Polen:Auf dem Marsch

Der Rechtsstaat ist abgeschafft, jetzt stehen nur noch ein paar Medien und die Bürgerge­sellschaft gegen das System Kaczynski.

Von Florian Hassel

In nur acht Tagen drei Gesetze zur Beseitigung einer unabhängigen Justiz - aus der Sicht des Machttheoretikers Niccolò Machiavelli ist das Vorgehen der nationalpopulistischen Regierung Polens höchst eindrucksvoll. Dass die obere Parlamentskammer des Landes, ebenfalls von der Regierung kontrolliert, allen drei Gesetzen zustimmen wird, ist Formsache. Polen degradiert die allgemeinen Gerichte, den Landesrichterrat und nun auch das Oberste Gericht zu Filialen der Regierungspartei. Präsident Andrzej Duda, der nie über den Status einer Marionette seines politischen Ziehvaters Jarosław Kaczyński hinausgekommen ist, wird alles abzeichnen.

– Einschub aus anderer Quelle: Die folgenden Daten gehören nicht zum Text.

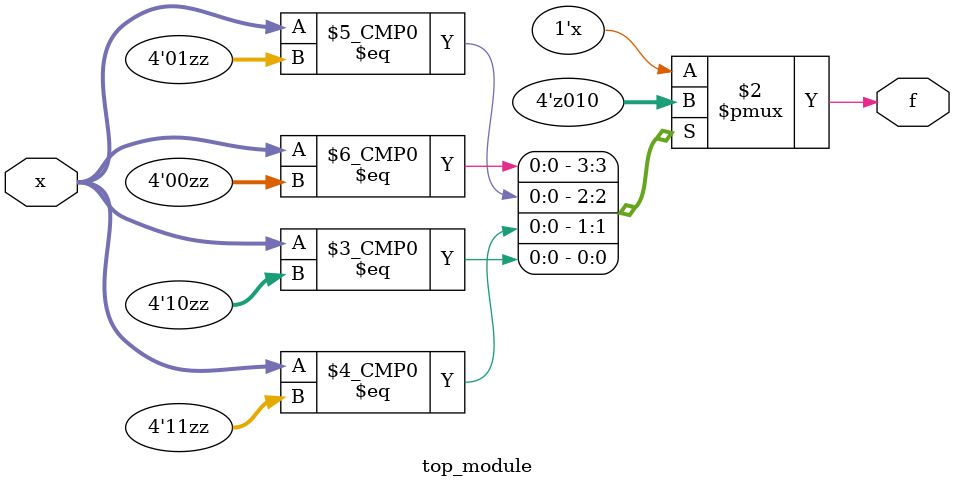
<source format=sv>
module top_module (
	input [4:1] x,
	output logic f
);

always_comb begin
    case(x)
        4'b00??: f = 1'b?; // don't care
        4'b01??: f = 1'b0;
        4'b11??: f = 1'b1;
        4'b10??: f = 1'b0;
        default: f = 1'b?; // don't care
    endcase
end

endmodule

</source>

In den Großstädten demonstrieren zwar Tausende mit Kerzen. Die kritische Protestgröße aber, die Kaczyński zum Rückzug zwingen würde, wurde nicht einmal ansatzweise erreicht. Dafür hätten Hunderttausende, vielleicht Millionen auf die Straße gehen müssen. Die Herrscher Polens, gefangen in ihrer von Verschwörungstheorien geprägten Weltsicht, hätte das auch nicht beeindruckt. Sie beschimpfen die Demonstranten als Verräter und "Polen schlechtester Sorte".

Wer glaubt, dass Kaczyński nun haltmachen wird, dürfte sich täuschen. Auch Bürgergruppen und die wenigen noch unabhängigen Medien werden jetzt unter Druck kommen. Sie bilden das letzte Hindernis für den Aufbau des autoritären Kaczyński-Staates.